Netflix, Inc. (NASDAQ: NFLX) announced its fourth quarter and full year financial results ending December 31, 2023, and the results are noteworthy. The OTT streaming giant recorded a 12.5% year-on-year and 3.4% quarter-over-quarter increase in global operating revenue, hitting a record high of $8.83 billion in Q4 2023. . Netflix's net income for the fourth quarter of 2023 soared to his $937.84 million, a significant increase. That's up from just $55.28 million in the same period last year. However, on a quarterly basis, this is a significant 44.1% decrease from the $1.68 billion in net income generated in Q3 2023.
From a broader perspective, Netflix's global revenue for fiscal year 2023 hit a new high of $33.72 billion, a modest 6.7% year-on-year increase. Net profit for the same year also increased to $5.41 billion, an increase of 20.4% from the previous year.
Key highlights: Netflix streaming subscribers
- Netflix's worldwide paid streaming membership reached an astonishing 260.28 million by the end of December 2023., an increase of 12.8% from the previous year. The streaming giant added 29.53 million new paid subscribers worldwide throughout the year.
- Netflix's net increase in paid subscribers worldwide was 1.75 million in the first quarter of 2023, 5.89 million in the second quarter, 8.76 million in the third quarter, and 13.12 million in the fourth quarter of 2023.
- Over 34% of Netflix's total paid users are from the Europe, Middle East and Africa (EMEA) region, totaling 88.8 million as of December 2023.

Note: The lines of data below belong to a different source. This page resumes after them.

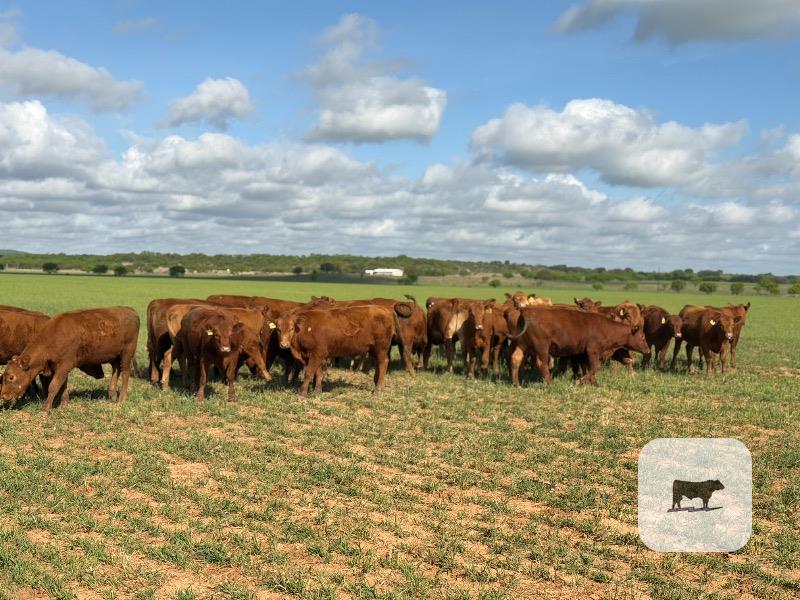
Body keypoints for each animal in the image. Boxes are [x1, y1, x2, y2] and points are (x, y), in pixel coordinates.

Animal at [0, 307, 139, 412]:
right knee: (116, 370)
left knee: (125, 372)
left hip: (127, 352)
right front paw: (64, 404)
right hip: (115, 356)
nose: (3, 395)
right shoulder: (60, 368)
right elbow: (63, 386)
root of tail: (130, 310)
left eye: (11, 377)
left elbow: (54, 386)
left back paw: (121, 399)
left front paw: (45, 409)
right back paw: (112, 394)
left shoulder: (64, 366)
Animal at [509, 307, 649, 386]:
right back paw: (551, 383)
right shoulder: (593, 350)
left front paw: (593, 383)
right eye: (642, 336)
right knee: (541, 363)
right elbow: (595, 367)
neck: (606, 328)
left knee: (516, 359)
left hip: (522, 344)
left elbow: (586, 368)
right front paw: (580, 381)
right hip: (542, 346)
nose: (647, 350)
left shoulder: (582, 353)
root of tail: (527, 311)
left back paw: (516, 384)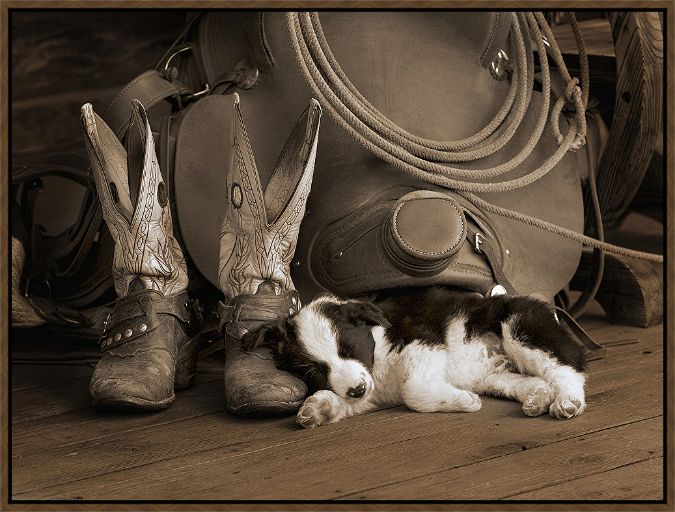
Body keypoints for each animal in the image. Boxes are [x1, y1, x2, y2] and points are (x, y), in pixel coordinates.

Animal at [243, 288, 588, 428]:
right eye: (315, 370)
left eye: (348, 350)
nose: (356, 389)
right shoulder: (372, 389)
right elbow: (352, 400)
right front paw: (321, 409)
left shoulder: (422, 341)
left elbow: (414, 391)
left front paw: (464, 402)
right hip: (494, 375)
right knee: (532, 379)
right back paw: (537, 397)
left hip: (520, 327)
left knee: (565, 369)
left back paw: (567, 401)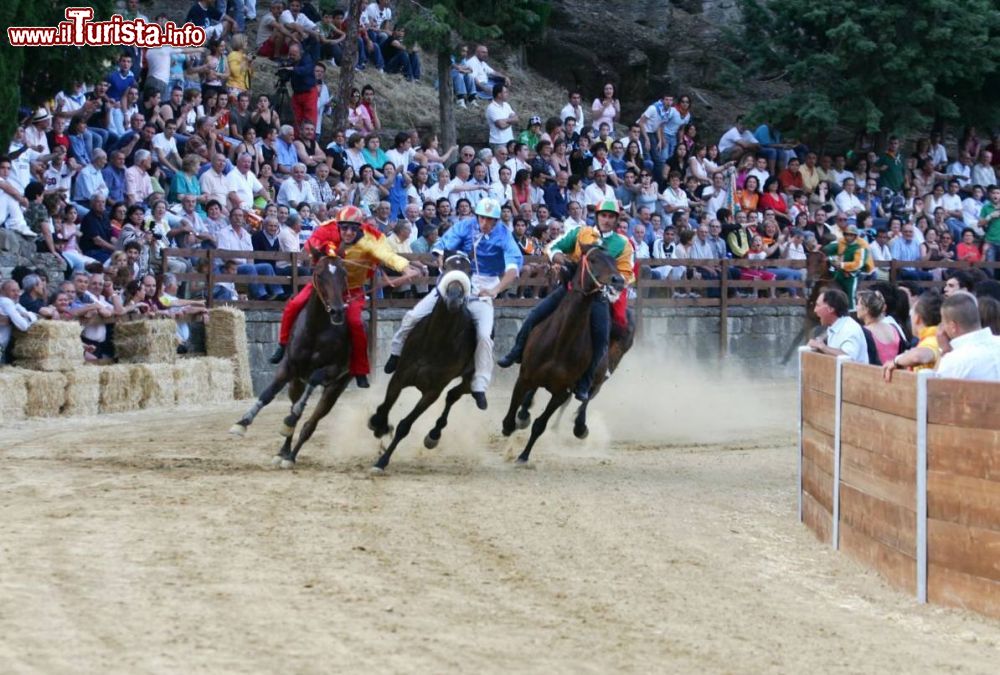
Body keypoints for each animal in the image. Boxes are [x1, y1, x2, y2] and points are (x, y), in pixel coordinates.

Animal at [229, 256, 354, 468]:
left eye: (344, 274)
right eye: (319, 274)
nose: (337, 311)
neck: (317, 328)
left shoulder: (333, 369)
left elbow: (313, 382)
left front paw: (290, 421)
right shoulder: (288, 367)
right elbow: (267, 394)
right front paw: (242, 423)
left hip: (335, 388)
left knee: (309, 423)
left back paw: (291, 455)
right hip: (296, 383)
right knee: (295, 409)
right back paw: (283, 451)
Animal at [368, 252, 476, 470]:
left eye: (470, 271)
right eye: (446, 267)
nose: (454, 298)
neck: (436, 341)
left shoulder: (432, 391)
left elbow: (405, 425)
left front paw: (382, 461)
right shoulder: (400, 376)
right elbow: (385, 407)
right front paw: (378, 425)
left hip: (470, 377)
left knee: (454, 395)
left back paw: (434, 435)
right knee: (452, 395)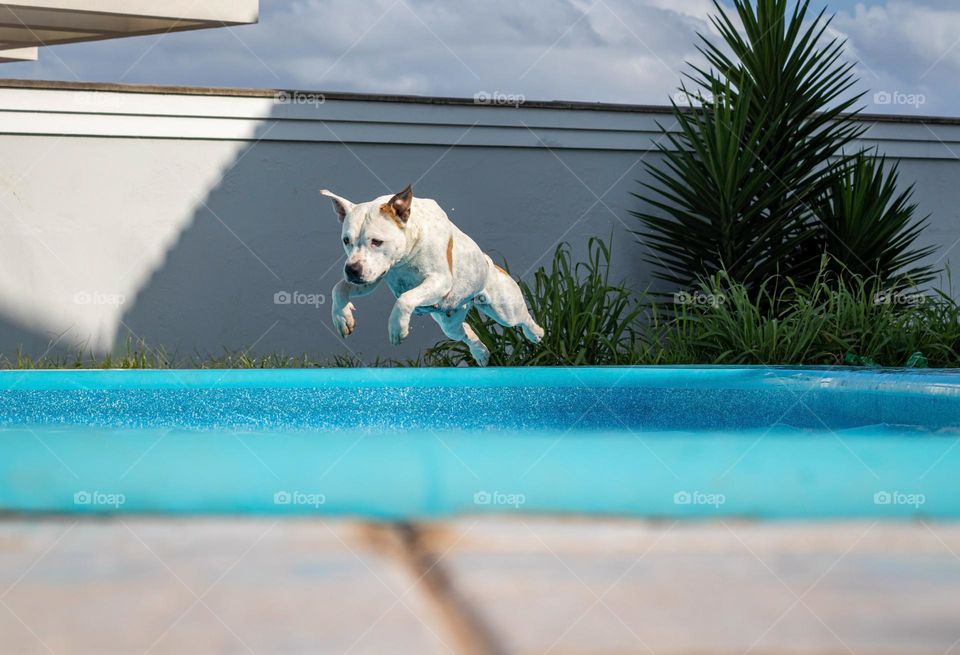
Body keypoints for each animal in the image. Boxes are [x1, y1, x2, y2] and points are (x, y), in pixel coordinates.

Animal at [322, 184, 544, 366]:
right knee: (465, 331)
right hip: (449, 324)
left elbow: (405, 298)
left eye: (377, 241)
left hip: (504, 309)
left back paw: (536, 333)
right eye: (346, 241)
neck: (405, 254)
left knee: (522, 318)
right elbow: (338, 288)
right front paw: (342, 317)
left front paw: (397, 328)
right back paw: (480, 353)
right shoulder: (372, 277)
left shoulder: (439, 280)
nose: (351, 269)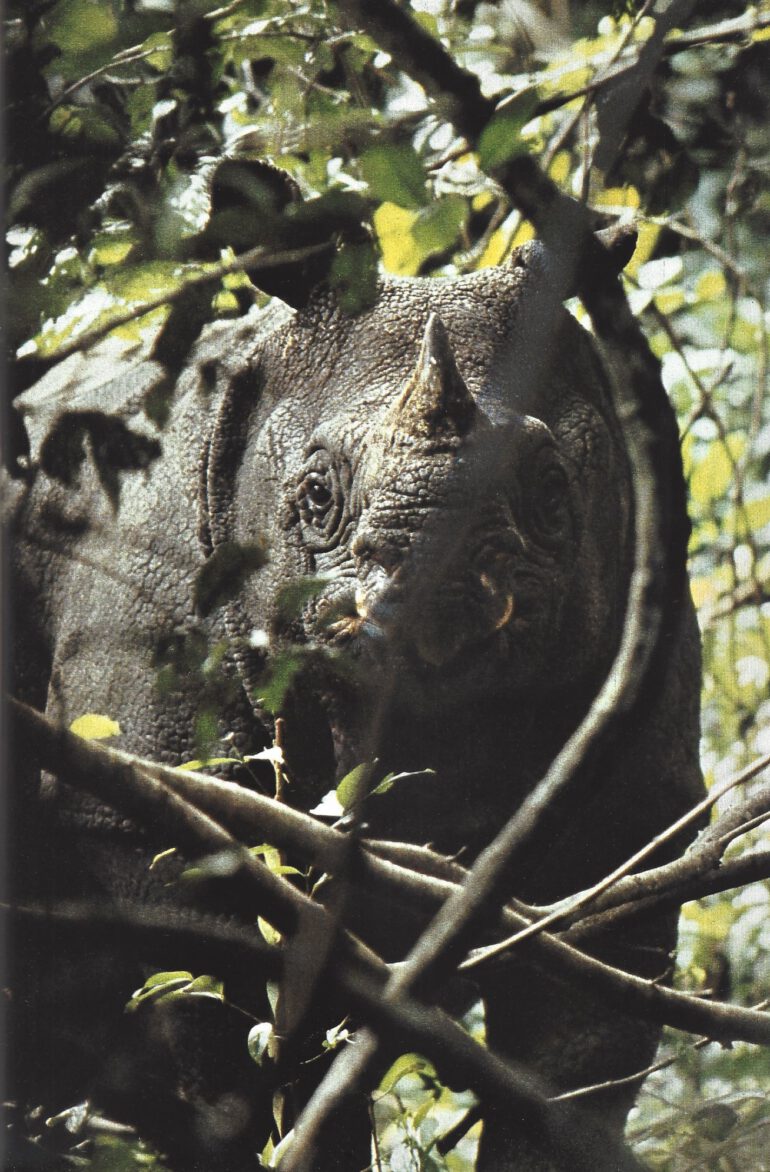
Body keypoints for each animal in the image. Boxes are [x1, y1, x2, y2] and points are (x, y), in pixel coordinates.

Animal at [8, 245, 703, 1170]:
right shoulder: (140, 785)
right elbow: (232, 1020)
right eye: (314, 496)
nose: (428, 592)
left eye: (554, 489)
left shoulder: (632, 806)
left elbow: (573, 1068)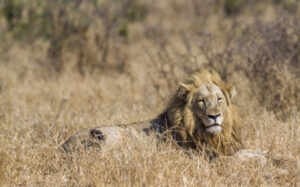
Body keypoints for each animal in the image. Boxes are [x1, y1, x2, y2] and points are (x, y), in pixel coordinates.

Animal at [61, 68, 244, 156]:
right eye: (201, 101)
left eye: (219, 99)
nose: (214, 116)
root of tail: (64, 145)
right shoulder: (201, 154)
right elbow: (240, 156)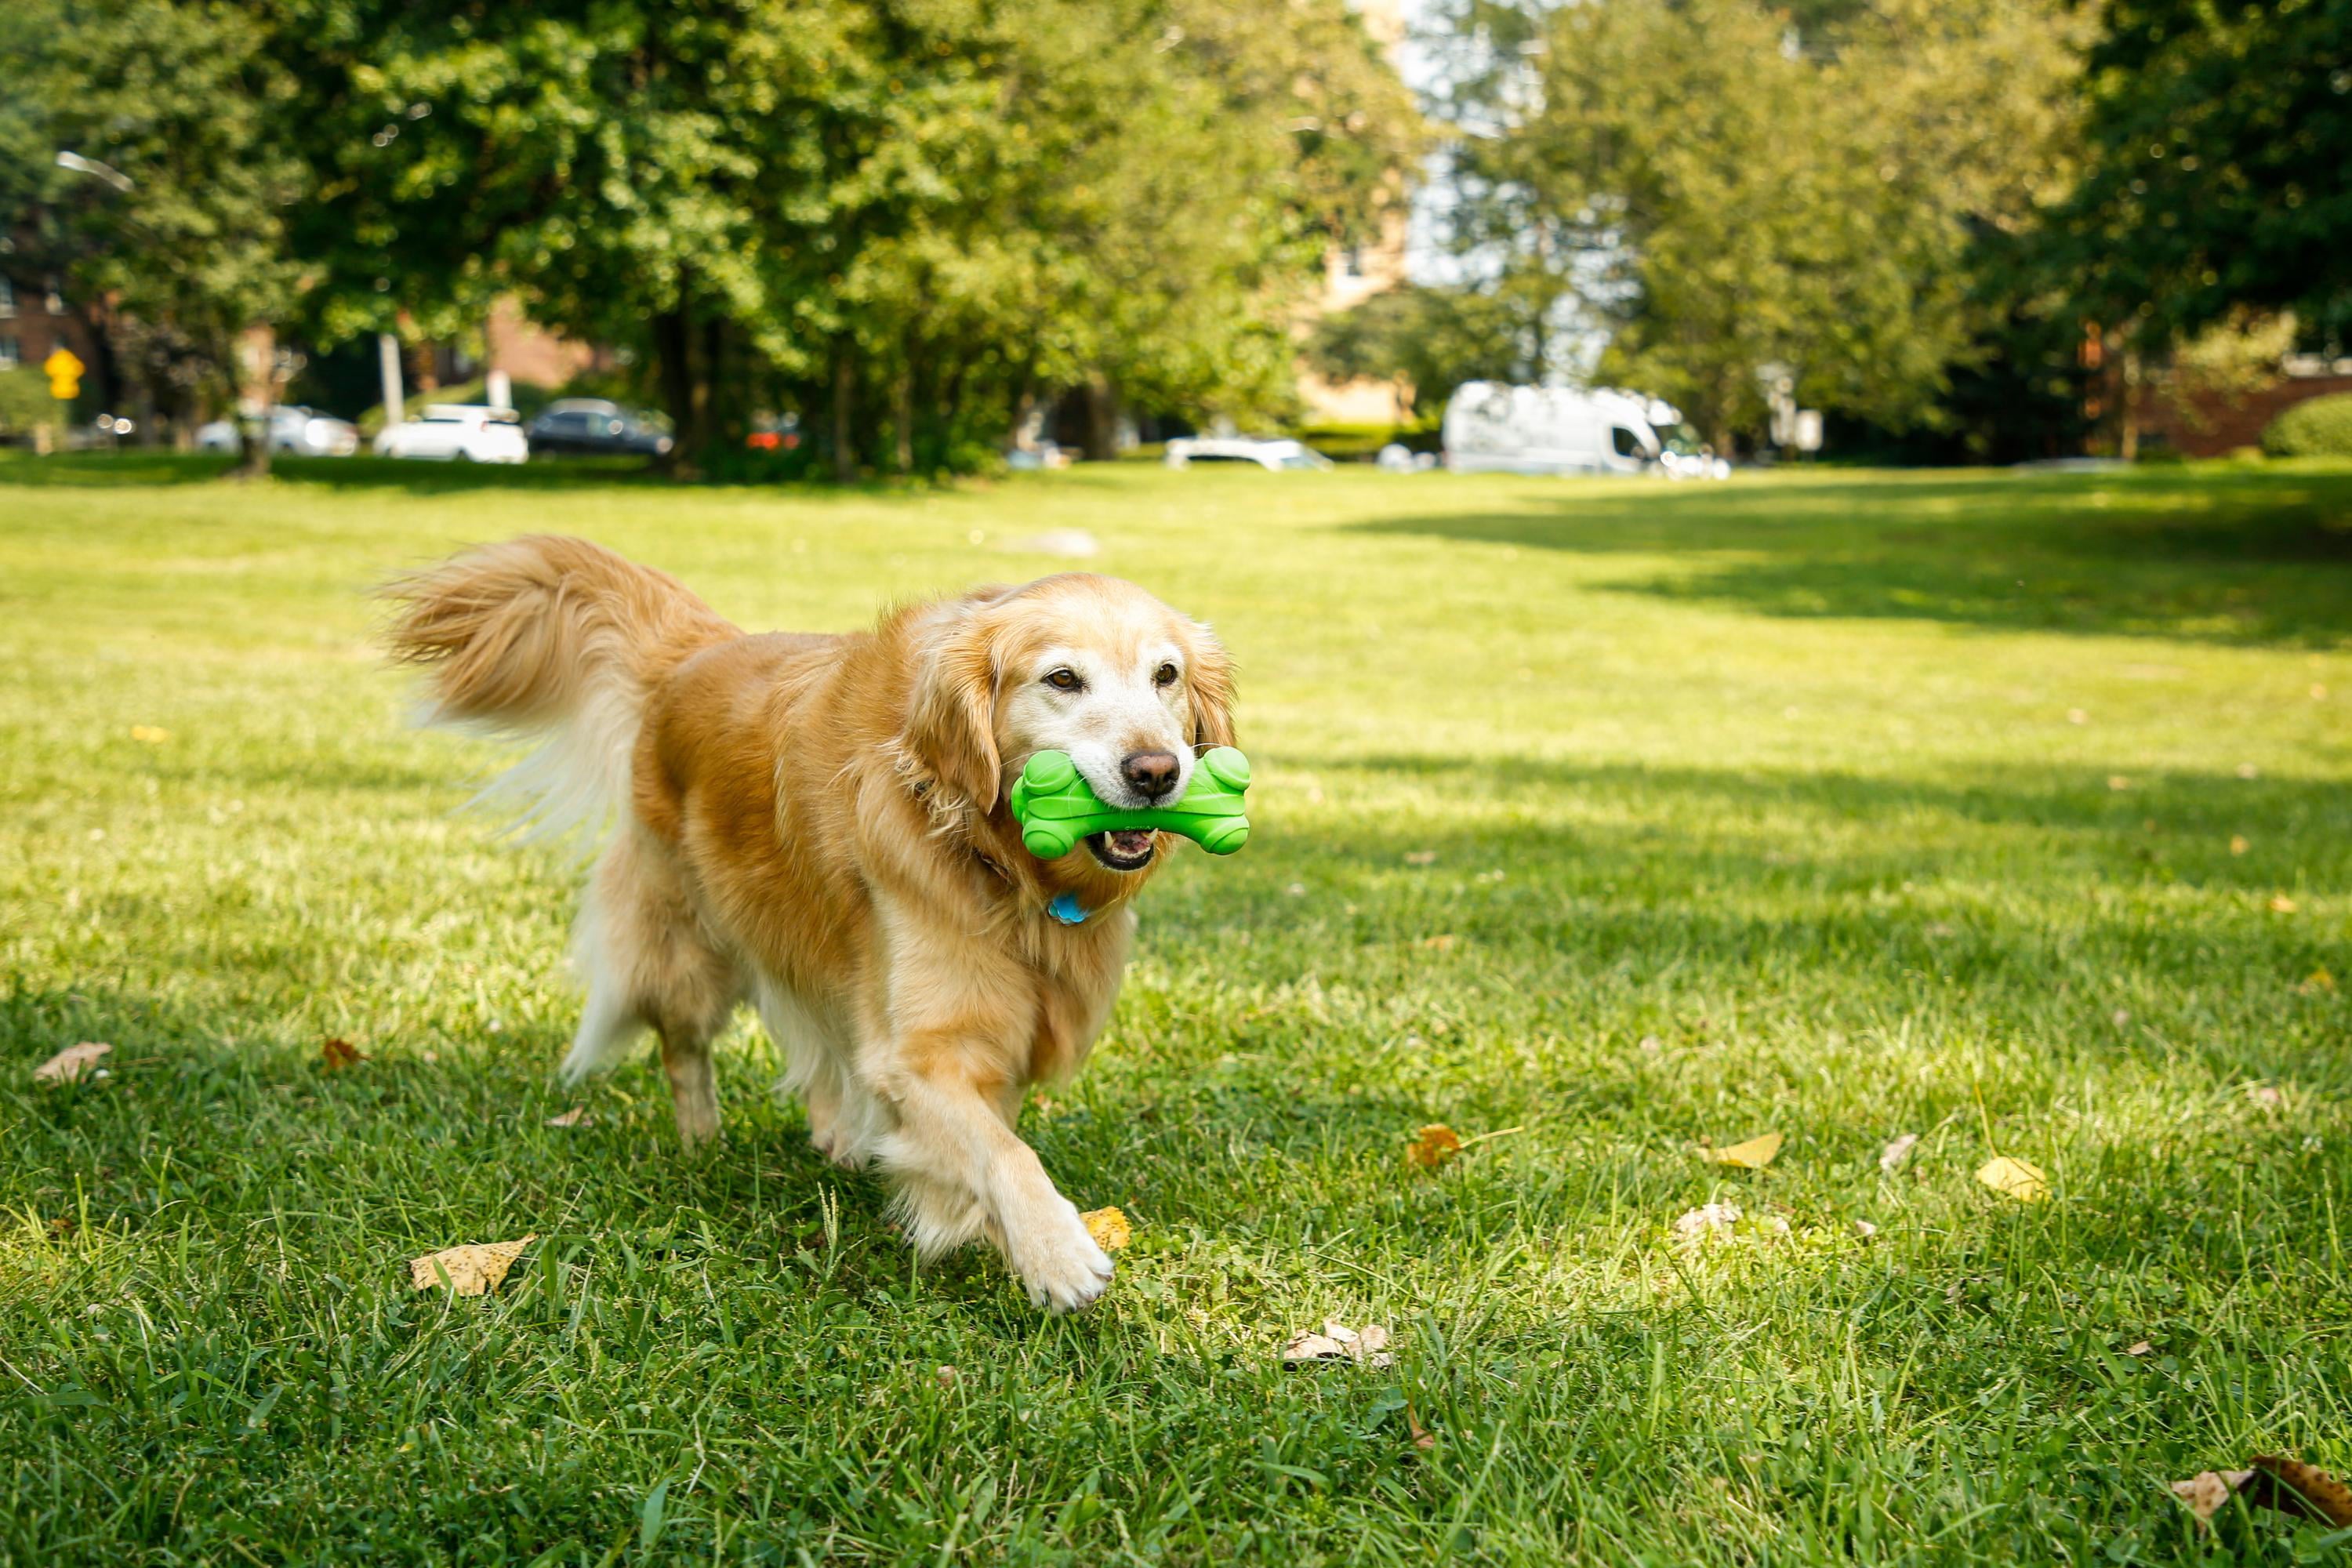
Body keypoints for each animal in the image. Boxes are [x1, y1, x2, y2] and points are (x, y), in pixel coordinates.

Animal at [386, 540, 1232, 1316]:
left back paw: (837, 1139)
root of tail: (701, 648)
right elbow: (1001, 1151)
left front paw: (986, 1228)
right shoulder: (919, 1049)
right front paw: (1055, 1251)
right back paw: (702, 1144)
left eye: (1166, 675)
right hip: (690, 950)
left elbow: (985, 1129)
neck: (997, 856)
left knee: (822, 1044)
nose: (1157, 772)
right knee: (685, 1049)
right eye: (1062, 679)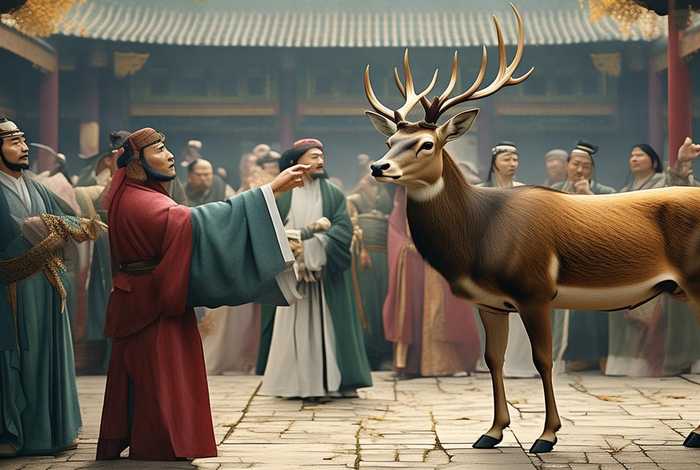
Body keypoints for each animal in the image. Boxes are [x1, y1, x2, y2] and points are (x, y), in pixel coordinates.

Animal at [362, 4, 700, 454]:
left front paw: (547, 435)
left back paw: (694, 433)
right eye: (390, 142)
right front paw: (491, 432)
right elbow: (494, 359)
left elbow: (543, 359)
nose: (378, 167)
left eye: (427, 144)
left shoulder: (535, 289)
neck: (480, 235)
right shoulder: (490, 302)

- Approximately 30.8% of Netflix's paid streaming users are from the US and Canada region, totaling 80.13 million as of December 2023. This is followed by those from Latin America with 46 million (17.7% of the total) and 45.34 million (17.4% of the total). ) from the Asia Pacific (APAC) region.
Revenue from Netflix users
In 2023, Netflix generated an average of $43.45 in revenue per paid streaming member worldwide. However, compared to the average revenue of $43.83 per membership generated by OTT platforms in 2022, revenue was down slightly by 0.87% year over year.
The decline in Netflix's average revenue per paid subscriber is due to a decline in revenue per user from the Asia Pacific (APAC) region, even though the region is the most populous region in the world. is the main cause.Created by the streaming giant The cost per APAC user in 2023 will be just $7.64, a significant 10.1% year-over-year decrease.
Breaking down the financial metrics, approximately 37.5% of Netflix's total revenue per paid user in 2023 will come from the US and Canada, amounting to $16.28. The EMEA region accounted for 25% of the total, and each paid subscriber earned him $10.87 in revenue over the year. Latin America follows suit, accounting for his 19.9% of Netflix's total revenue per streaming user, totaling his $8.66 in 2023.
strategic move
Netflix's quest for streaming supremacy includes not only top-notch content production, but also strategic marketing efforts, especially intensified each year during the holiday season. One of the main drivers of subscriber growth is strategic marketing spend. In the fourth quarter of 2023, Netflix's marketing expenses increased significantly by 64.1% quarter-over-quarter and 10.2% year-over-year to $916.62 million.
Note that each year, Netflix strategically allocates more marketing resources in the fourth quarter than in each of the previous three quarters, intensifying its efforts to capture the attention of viewers during the Christmas season. is important.
In addition to strategic decisions, Netflix's bold move to crack down on password sharing, despite facing criticism, played a key role in expanding its subscriber base. This initiative acted as a catalyst, encouraging more people to purchase subscriptions on their own. The streaming giant is introducing fees for additional users beyond the primary account holder in certain regions, resulting in a direct increase in revenue from existing subscribers.
In the world of OTT streaming, Netflix's prominence is undeniable. The company continues to adapt to the ever-expanding landscape of content production, user engagement, and strategic marketing, and its financial results highlight the company's resilience and adaptability in the highly competitive global OTT streaming industry. I'm doing it.